Hi, I am trying to maximize inference throughput on a GPU for my undergrad thesis analysis. On TensorFlow, I managed to “overlap” data loading and GPU computation. However, I can’t seem to do this on PyTorch.
Essential code:
my_net = torch.load(some_file)
my_net.cuda()
class MyDataset(Dataset):
def __len__(self):
return 100000
def __getitem__(self,idx):
image = np.random.randn(3,224,224).astype(np.float32)
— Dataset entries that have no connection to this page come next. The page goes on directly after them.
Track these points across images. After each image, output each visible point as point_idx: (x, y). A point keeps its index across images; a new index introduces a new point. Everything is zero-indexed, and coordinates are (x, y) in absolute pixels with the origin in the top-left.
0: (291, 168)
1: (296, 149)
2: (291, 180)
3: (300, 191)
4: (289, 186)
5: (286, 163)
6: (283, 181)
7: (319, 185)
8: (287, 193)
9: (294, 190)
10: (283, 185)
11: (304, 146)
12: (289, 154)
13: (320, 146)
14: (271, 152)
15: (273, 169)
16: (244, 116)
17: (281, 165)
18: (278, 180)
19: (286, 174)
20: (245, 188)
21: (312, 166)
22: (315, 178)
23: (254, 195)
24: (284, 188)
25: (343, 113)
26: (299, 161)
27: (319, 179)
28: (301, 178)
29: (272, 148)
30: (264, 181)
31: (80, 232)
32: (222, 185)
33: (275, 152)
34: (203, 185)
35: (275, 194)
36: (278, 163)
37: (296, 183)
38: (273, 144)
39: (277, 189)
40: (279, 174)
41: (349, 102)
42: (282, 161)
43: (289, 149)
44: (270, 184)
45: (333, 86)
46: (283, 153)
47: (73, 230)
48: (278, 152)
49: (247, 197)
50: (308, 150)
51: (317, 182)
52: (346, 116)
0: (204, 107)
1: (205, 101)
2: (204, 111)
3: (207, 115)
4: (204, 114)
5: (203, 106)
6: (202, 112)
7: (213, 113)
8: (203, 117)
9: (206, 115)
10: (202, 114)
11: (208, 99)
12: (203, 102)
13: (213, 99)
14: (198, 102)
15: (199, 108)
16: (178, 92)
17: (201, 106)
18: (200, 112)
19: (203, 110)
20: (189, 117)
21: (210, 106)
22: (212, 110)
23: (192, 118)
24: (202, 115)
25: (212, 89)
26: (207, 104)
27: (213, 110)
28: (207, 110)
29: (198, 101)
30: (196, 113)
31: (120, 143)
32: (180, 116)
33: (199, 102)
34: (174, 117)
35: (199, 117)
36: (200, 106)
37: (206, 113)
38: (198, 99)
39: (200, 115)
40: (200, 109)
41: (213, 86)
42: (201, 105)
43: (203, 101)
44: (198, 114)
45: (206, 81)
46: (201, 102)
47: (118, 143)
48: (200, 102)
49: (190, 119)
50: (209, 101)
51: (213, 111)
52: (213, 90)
return torch.from_numpy(image)
def run_inference(imgs):
batch = Variable(imgs,volatile=True)
r = my_net.forward(batch.cuda(async=True))
r.cpu()
my_dataset = MyDataset()
dataset_loader = torch.utils.data.DataLoader(my_dataset,
batch_size=FLAGS.batch_size,
shuffle=False,
num_workers=8,
pin_memory=True)
dataset_iter = iter(dataset_loader)
for i, data in enumerate(dataset_loader):
run_inference(data)
For instance, I’m trying alexnet inference with batch size of 128 and I am getting 70ms per batch, out of which ~13ms is moving data from host to GPU. Would it be possible to avoid this by overlapping data copying and GPU computations? How?
Thanks!